** START **

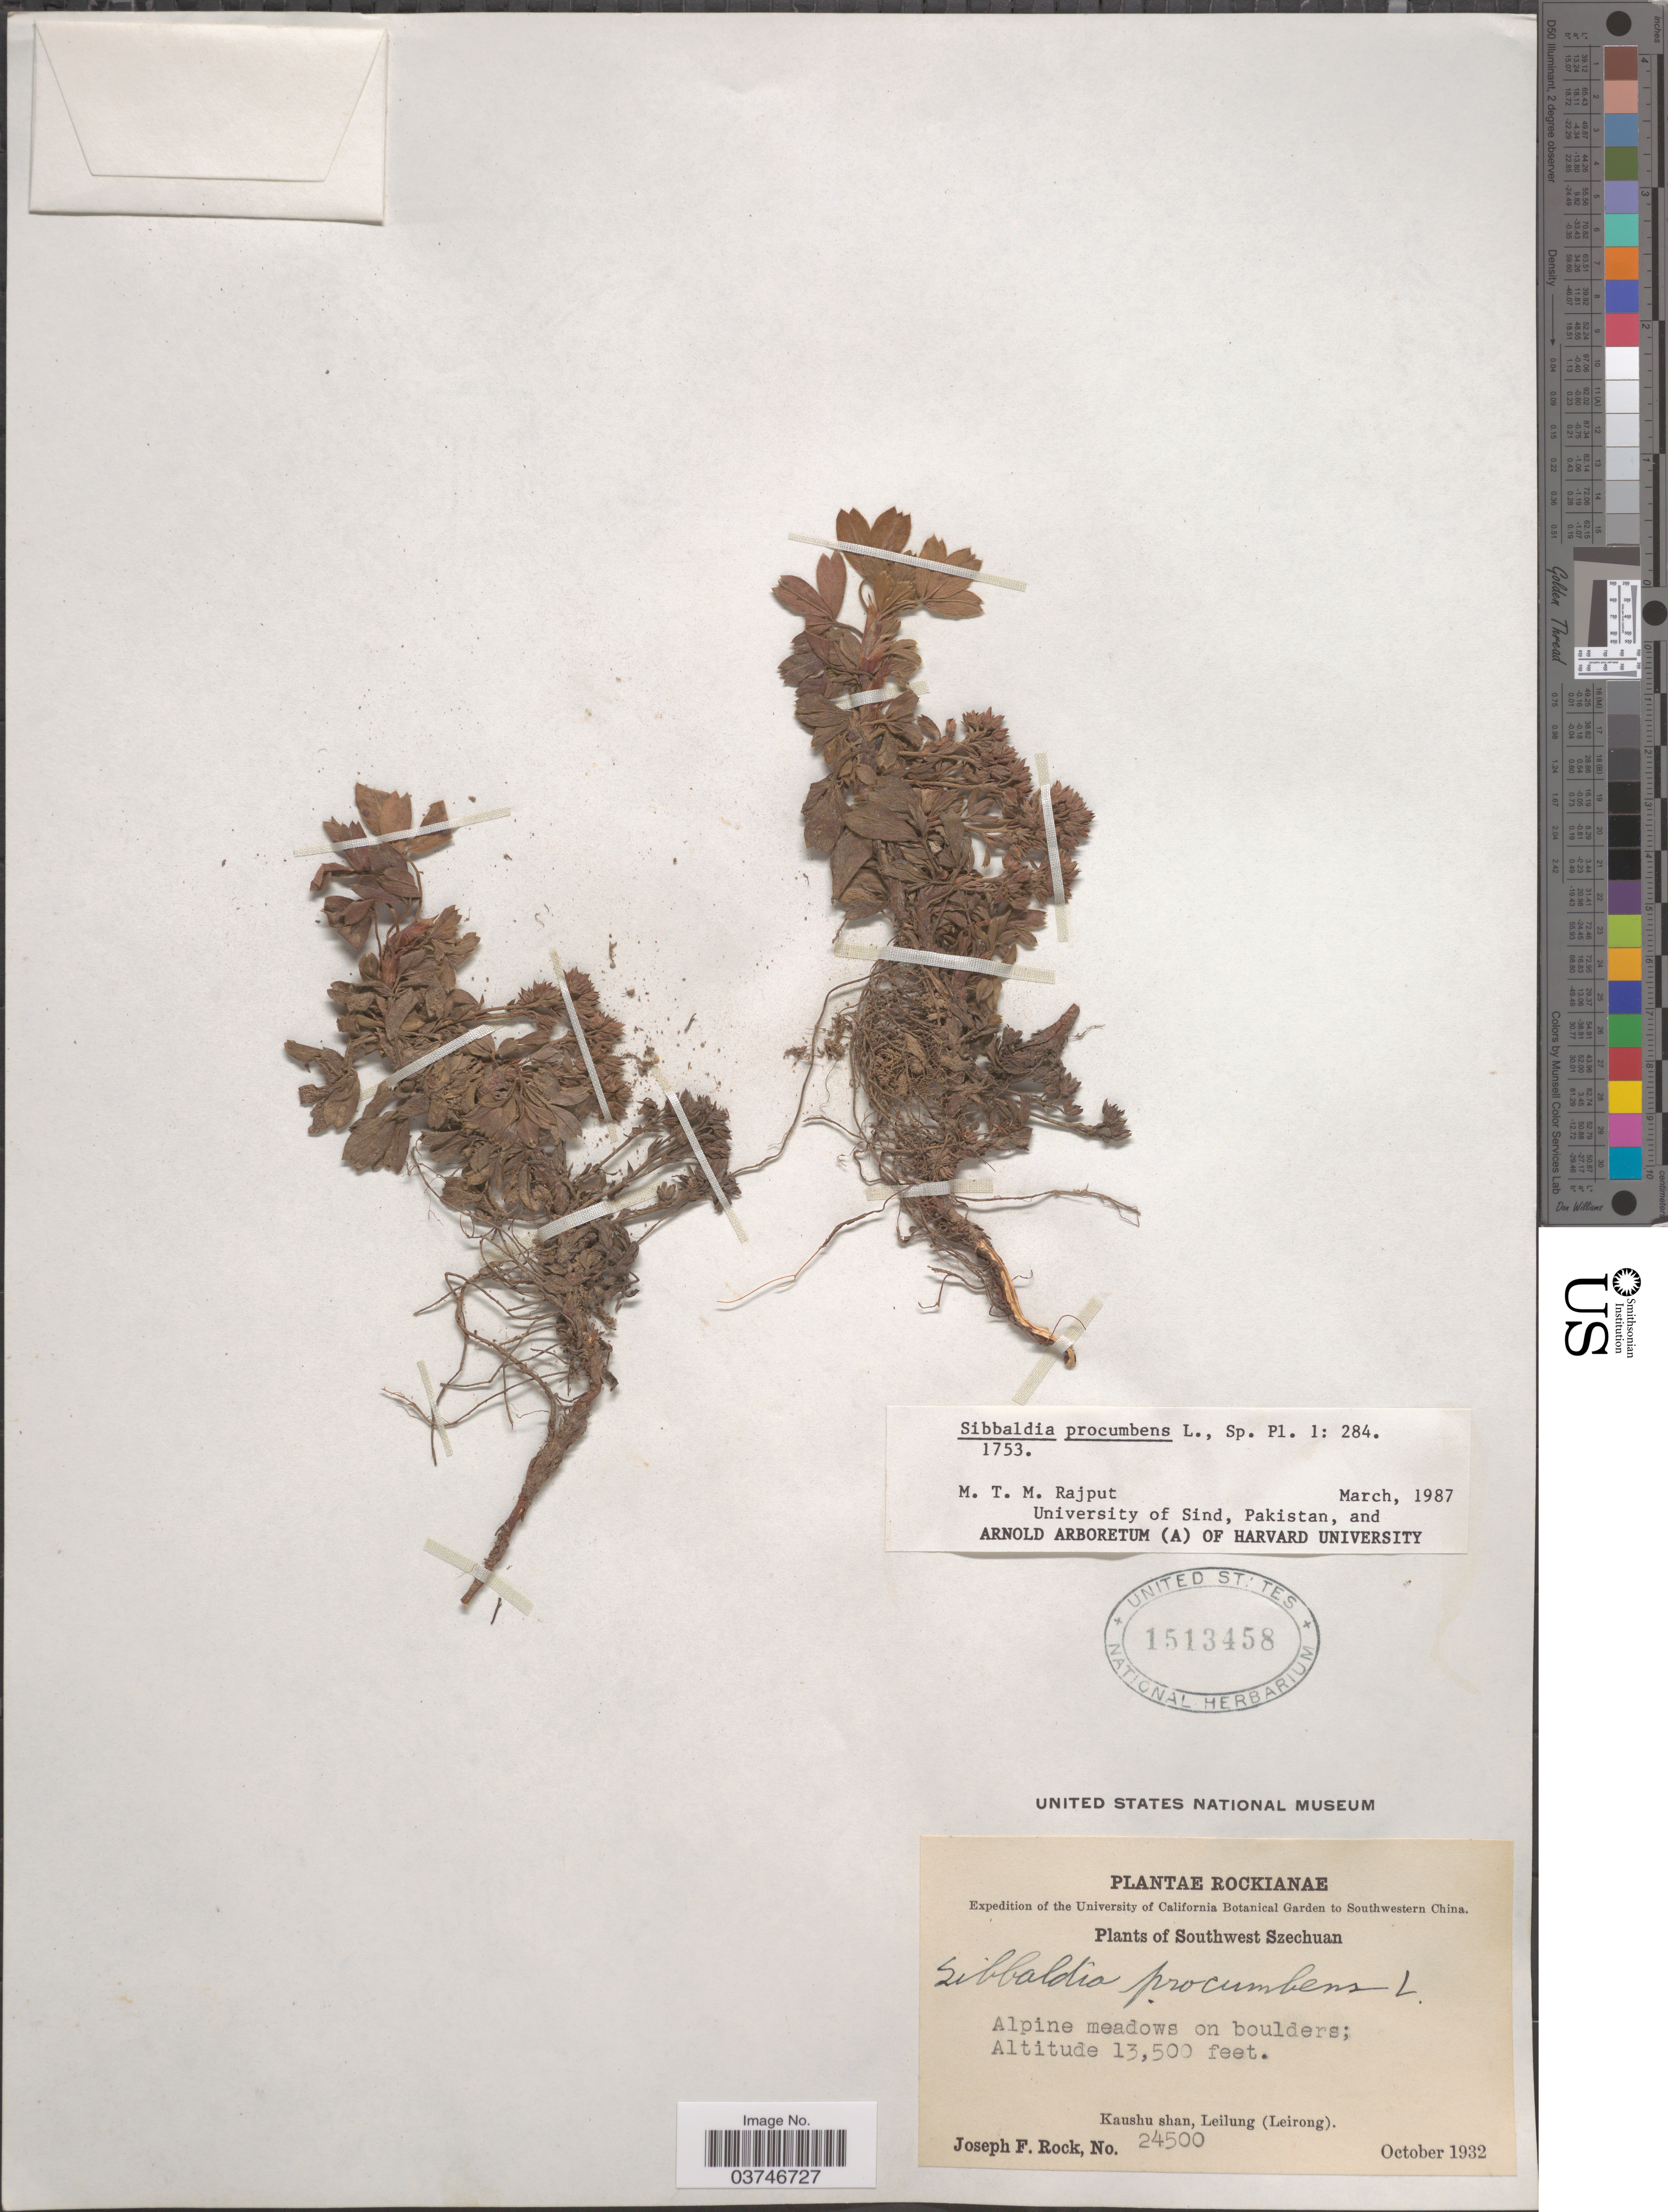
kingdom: Plantae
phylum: Tracheophyta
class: Magnoliopsida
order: Rosales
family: Rosaceae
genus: Sibbaldia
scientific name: Sibbaldia procumbens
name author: L.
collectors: J. F. Rock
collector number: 24500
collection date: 1932-10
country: China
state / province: Sichuan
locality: Southwestern China. Southwest Szechuan. Kaushu shan, Leilung (Leirong).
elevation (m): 4115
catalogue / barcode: US 1513458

** END **

- **Aim of the exercise**: Repeat the records from the line that contains "country: China" through the last line of the records, with no changes.

- **Output**:
country: China
state / province: Sichuan
locality: Southwestern China. Southwest Szechuan. Kaushu shan, Leilung (Leirong).
elevation (m): 4115
catalogue / barcode: US 1513458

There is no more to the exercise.